Warung tradisional merujuk pada warung sebagai tempat menjual aneka kebutuhan sehari-hari masyarakat yang berada di pemukiman atau perkampungan masyarakat. Warung tradisional atau toko kecil yang dikelola oleh rumah tangga dengan membuka barang-barang jualan yang menempati bagian ruang dari rumah utama atau bangunan terpisah namun tidak berada jauh dari rumah. Warung tradisional ini dapat dimaknai sebagai aktualisasi semangat enterpreneurship yang berkembang terdorong oleh desakan mencukupi kebutuhan keluarga. Pengelolaan yang sederhana dan mengandalkan pasokan dari pasar (tradisional maupun modern) menjadi ciri khas dari warung tradisional ini.
Keberadaan warung tradisional ini menjadi bagian dari masyarakat kampung atau sebuah pemukiman. Bahkan menjadi ciri dari sebuah kampung atau pemukiman cenderung memiliki warung tradisional yang mengisi ceruk pasar ritel dari kebutuhan keseharian masyarakat. Keberlangsungan warung tradisional tersebut 'kenyal' terhadap gempuran pasar ritel modern. Kekenyalan sebagai bentuk kebandelan keberadaannya perlu didorong dengan membentuk perangkat kebijakan yang menjaga keberlangsungannya. Gempuran pasar modern ini mengepung keberadaan dengan ekspansi luar biasa ke wilayah-wilayah yang berdekatan dengan pemukiman.
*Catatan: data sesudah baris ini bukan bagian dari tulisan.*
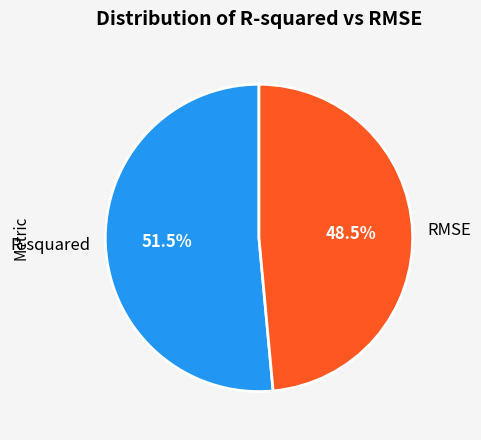

Is the sum of RMSE and R-squared greater than half?

Yes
Alfamart sebagai merek dagang dari PT. Sumber Alfaria Trijaya Tbk mengoperasikan 6.100 gerai dengan 18 distribution center yang tersebar di 11 provinsi. Sampai kuartal I tahun ini, emiten berkode AMRT ini sukses menambah 177 gerai baru dari target 800 gerai hingga akhir tahun. PT Indomarco Prismatama selaku pemilik minimarket merek Indomaret sukses menambah 1.008 gerai baru tahun 2011 menjadi 6.003 gerai. Tahun ini, perusahaan menargetkan membuka 1.000 gerai baru lagi (sumber: http://fokus.kontan.co.id/news/pelaku-usaha-ramai-ramai-buka-minimarket/2012/08/27). Alfamart dan Indomaret adalah pelaku pasar ritel minimarket yang melakukan kompetisi langsung atau face to face competition.
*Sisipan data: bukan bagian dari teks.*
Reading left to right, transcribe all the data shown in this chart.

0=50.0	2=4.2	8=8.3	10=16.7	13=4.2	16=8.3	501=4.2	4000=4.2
Kompetisi langsung yang dilakukan nampak pada 'penyandingan' kedua gerai minimarket dalam lokasi yang hampir berdekatan, bahkan ada yang bersebelahan. Lokasi yang hampir berdekatan ini dalam hitungan jarak maksimal adalah kurang dari 100 meter diantara kedua minimarket tersebut. Keberadaan lokasi yang diijinkan sampai ke jalan lingkungan di wilayah pemukiman, memberi keleluasaan bagi kedua minimarket untuk membangun gerainya berdekatan dengan pemukiman atau perkampungan pendukuk. Kedekatan inilah yang akan mengganggu surveilance capabilty dari warung/toko tradisional yaitu semakin jarangnya warga sekitar warung/toko untuk membeli kebutuhan. Fasilitas, ketersediaan barang dan harga menjadi daya tarik minimarket yang tidak dimiliki oleh warung/toko tradisional.
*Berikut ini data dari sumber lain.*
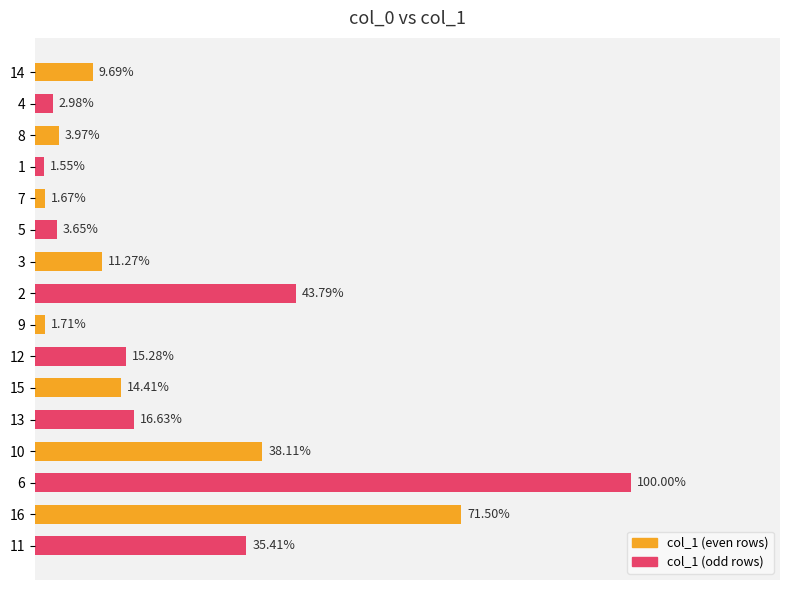

Are the bars horizontal?

Yes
Meski demikian, warung/toko tradisional tetap bertahan dengan keterbatasan dan kepasrahan. Bahkan mereka kadang tidak mampu menolak untuk membeli barang yang akan dijual lagi di minimarket tersebut. Keterbatasan dan kepasrahan itu berarti warung/toko tersebut mengandalkan kondisi subyektif pembeli untuk memilih membeli barang di warung/toko tradisional. Kondisi subyektif pembeli tersebut adalah kemendesakan untuk memenuhi kebutuhan keseharian. Kemendesakan inilah yang menjadi referensi untuk memilih warung/toko tradisional.
Ancaman gempuran tidak hanya berasal dari kedua minimarket tersebut, BUMN juga mulai melirik membangun jaringan minimarket seperti BULOG dengan Bulogmart dan PT. POS INDONESIA dengan Posmart-nya. Untuk itu perlu keberpihakan untuk menjaga keberlangsungan warung/toko kecil sebagai bentuk dukungan terhadap jiwa enterpreneurship warga dalam menyiasati kebutuhan ekonomi keluarga. Pemerintah harus peduli dengan keberlangsungan ini untuk menjaga ketahanan ekonomi (keluarga).